TASK REQUIREMENTS:
Take every line from the entries below that includes the word "currentstate" and copy it.

┌────────

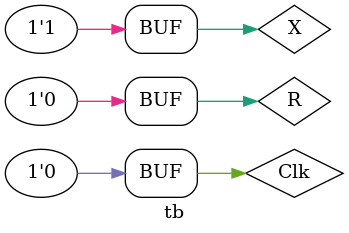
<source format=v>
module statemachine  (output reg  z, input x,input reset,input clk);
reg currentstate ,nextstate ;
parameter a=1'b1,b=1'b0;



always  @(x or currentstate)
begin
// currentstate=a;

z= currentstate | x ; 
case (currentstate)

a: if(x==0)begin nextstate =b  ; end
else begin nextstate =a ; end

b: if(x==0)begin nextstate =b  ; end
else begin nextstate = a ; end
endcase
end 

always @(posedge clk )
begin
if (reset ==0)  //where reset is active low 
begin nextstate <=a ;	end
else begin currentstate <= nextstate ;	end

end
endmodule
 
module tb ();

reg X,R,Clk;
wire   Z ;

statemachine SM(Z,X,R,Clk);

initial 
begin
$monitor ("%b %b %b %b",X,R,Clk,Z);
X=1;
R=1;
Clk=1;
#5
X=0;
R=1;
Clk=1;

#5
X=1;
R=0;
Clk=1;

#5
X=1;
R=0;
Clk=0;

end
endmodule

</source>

└────────
┌────────

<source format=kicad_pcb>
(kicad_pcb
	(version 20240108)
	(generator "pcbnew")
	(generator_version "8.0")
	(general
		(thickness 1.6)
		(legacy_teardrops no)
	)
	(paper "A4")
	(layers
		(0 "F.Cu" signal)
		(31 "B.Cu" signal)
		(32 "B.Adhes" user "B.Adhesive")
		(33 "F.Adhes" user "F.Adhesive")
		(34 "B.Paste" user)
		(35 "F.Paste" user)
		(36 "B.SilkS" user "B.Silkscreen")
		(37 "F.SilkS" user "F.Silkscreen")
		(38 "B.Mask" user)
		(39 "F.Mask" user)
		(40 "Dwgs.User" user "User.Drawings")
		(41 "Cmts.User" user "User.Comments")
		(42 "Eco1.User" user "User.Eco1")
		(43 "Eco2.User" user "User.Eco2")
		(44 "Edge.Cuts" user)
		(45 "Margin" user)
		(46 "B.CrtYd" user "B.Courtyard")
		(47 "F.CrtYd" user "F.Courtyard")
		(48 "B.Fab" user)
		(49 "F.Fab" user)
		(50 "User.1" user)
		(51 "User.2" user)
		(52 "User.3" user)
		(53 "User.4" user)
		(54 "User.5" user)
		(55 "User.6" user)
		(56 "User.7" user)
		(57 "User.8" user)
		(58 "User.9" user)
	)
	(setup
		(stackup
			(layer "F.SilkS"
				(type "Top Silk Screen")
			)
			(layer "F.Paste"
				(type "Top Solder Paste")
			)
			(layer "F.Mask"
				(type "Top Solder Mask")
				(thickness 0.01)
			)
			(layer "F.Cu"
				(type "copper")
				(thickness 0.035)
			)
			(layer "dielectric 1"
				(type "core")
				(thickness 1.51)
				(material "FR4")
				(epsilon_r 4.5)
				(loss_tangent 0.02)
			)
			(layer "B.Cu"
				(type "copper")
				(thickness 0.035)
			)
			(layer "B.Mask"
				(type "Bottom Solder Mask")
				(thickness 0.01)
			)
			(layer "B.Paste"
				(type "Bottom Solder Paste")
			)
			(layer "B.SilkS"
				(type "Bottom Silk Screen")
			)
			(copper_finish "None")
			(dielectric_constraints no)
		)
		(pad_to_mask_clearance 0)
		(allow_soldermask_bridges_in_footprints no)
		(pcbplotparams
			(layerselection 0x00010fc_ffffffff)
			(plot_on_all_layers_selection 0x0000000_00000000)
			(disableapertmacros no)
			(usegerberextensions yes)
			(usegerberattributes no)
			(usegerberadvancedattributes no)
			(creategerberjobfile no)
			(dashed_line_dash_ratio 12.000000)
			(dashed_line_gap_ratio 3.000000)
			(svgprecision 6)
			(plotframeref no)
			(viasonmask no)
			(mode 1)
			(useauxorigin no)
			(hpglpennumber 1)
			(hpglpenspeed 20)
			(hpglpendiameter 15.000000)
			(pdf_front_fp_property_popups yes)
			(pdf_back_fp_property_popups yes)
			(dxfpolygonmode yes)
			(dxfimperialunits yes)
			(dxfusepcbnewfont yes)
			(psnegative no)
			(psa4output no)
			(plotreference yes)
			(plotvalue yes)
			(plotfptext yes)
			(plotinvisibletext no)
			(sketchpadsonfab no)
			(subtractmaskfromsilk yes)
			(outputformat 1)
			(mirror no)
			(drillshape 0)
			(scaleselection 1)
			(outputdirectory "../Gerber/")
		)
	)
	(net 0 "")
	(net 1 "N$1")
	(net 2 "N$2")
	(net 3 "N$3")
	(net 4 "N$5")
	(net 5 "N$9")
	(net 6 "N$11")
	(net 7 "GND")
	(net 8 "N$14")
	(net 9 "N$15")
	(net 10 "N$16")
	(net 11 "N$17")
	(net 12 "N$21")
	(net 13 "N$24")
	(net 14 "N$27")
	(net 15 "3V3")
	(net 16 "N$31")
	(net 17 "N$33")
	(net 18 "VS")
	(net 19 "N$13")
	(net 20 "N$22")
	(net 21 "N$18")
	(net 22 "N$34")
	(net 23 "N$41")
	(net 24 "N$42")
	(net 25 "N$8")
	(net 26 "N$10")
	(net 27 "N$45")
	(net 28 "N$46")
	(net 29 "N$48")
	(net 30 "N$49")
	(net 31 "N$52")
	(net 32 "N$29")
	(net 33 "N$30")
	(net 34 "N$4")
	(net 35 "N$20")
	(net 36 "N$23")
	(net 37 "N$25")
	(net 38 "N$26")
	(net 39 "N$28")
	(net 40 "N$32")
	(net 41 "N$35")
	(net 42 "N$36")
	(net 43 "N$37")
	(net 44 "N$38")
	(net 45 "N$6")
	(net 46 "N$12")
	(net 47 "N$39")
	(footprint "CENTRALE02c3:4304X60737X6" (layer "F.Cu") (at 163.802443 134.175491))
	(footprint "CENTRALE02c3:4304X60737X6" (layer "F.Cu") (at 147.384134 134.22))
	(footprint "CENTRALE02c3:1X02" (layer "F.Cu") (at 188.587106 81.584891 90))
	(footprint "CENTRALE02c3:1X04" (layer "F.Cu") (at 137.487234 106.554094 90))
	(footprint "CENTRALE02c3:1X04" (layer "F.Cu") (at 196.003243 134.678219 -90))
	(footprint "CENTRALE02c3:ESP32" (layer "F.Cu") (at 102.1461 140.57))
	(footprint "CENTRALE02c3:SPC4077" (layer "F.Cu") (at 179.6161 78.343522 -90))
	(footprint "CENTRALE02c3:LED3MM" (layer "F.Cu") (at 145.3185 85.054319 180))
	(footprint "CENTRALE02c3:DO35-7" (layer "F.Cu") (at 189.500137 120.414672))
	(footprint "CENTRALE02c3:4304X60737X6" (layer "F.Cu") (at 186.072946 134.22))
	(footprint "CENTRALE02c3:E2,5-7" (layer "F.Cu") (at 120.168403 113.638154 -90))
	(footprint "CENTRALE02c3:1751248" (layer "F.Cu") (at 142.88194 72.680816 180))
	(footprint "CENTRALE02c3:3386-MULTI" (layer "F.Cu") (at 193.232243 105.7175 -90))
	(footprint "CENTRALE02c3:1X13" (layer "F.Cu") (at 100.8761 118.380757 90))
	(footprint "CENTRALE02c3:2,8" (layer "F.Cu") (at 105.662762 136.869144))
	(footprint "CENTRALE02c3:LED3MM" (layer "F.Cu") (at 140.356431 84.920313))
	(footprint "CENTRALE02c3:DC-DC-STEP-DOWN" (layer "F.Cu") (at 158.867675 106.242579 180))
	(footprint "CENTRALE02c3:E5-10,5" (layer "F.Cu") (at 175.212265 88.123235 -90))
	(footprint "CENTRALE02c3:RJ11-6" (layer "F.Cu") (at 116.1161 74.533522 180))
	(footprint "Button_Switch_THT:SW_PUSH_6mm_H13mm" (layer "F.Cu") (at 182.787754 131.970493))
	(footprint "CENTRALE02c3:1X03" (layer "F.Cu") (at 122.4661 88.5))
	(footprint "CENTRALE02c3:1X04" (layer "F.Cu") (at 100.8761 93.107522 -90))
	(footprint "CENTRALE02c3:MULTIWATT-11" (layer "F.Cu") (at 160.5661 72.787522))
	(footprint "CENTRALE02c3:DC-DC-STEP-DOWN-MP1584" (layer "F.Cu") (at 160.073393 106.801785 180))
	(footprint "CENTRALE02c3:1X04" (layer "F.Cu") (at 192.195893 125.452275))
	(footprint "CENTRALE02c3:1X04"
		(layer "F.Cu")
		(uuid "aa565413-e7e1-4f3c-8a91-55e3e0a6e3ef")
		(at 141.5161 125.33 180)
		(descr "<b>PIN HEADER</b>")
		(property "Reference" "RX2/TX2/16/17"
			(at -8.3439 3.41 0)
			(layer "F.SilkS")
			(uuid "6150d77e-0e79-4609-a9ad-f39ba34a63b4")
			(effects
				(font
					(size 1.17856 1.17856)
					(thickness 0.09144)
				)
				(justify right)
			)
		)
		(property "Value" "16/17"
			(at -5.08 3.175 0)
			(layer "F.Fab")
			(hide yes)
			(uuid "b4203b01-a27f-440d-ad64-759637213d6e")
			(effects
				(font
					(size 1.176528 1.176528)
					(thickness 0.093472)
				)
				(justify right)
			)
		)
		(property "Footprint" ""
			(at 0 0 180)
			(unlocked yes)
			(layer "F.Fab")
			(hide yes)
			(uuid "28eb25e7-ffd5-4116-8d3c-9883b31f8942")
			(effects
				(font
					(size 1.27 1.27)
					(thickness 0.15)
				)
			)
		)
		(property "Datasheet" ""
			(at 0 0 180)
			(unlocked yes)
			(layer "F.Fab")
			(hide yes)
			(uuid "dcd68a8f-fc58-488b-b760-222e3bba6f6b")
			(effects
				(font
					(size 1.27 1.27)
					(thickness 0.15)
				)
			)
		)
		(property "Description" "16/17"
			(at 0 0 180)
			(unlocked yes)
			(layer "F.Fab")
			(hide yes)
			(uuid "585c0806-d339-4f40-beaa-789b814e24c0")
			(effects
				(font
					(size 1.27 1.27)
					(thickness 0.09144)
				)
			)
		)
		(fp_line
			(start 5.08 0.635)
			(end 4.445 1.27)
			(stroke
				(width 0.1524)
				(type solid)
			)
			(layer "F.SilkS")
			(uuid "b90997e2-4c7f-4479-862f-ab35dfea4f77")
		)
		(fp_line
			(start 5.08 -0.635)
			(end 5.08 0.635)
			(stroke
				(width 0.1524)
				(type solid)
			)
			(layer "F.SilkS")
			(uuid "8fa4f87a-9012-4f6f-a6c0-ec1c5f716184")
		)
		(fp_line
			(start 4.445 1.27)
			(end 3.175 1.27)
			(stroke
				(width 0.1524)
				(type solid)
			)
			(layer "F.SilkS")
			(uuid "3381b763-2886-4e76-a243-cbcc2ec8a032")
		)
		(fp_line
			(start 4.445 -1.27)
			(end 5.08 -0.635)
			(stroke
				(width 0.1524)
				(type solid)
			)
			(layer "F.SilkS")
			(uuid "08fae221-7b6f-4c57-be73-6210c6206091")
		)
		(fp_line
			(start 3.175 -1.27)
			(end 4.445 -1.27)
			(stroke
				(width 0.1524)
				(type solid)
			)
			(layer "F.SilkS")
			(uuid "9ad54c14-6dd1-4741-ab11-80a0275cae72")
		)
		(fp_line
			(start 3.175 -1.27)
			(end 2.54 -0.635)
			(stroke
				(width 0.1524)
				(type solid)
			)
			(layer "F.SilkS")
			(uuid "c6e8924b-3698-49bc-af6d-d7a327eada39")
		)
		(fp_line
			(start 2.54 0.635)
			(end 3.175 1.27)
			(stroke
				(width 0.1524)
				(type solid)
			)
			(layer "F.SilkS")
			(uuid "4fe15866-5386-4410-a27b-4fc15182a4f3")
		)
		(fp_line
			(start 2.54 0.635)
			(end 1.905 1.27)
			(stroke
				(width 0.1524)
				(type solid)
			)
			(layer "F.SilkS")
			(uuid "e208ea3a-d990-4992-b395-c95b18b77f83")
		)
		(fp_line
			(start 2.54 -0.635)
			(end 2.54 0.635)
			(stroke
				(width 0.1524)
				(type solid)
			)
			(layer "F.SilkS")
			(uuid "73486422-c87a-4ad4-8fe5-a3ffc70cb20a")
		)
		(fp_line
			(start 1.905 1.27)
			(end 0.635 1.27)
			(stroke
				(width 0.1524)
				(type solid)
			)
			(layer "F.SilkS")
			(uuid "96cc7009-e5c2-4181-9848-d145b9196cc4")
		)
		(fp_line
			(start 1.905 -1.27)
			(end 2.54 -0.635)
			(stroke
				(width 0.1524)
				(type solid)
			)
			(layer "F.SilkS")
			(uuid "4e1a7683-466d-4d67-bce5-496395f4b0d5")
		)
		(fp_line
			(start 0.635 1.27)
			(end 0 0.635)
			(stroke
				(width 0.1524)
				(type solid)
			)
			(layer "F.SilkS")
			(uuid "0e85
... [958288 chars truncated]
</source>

└────────

ANSWER TO THIS PROBLEM:
reg currentstate ,nextstate ;
always  @(x or currentstate)
// currentstate=a;
z= currentstate | x ; 
case (currentstate)
else begin currentstate <= nextstate ;	end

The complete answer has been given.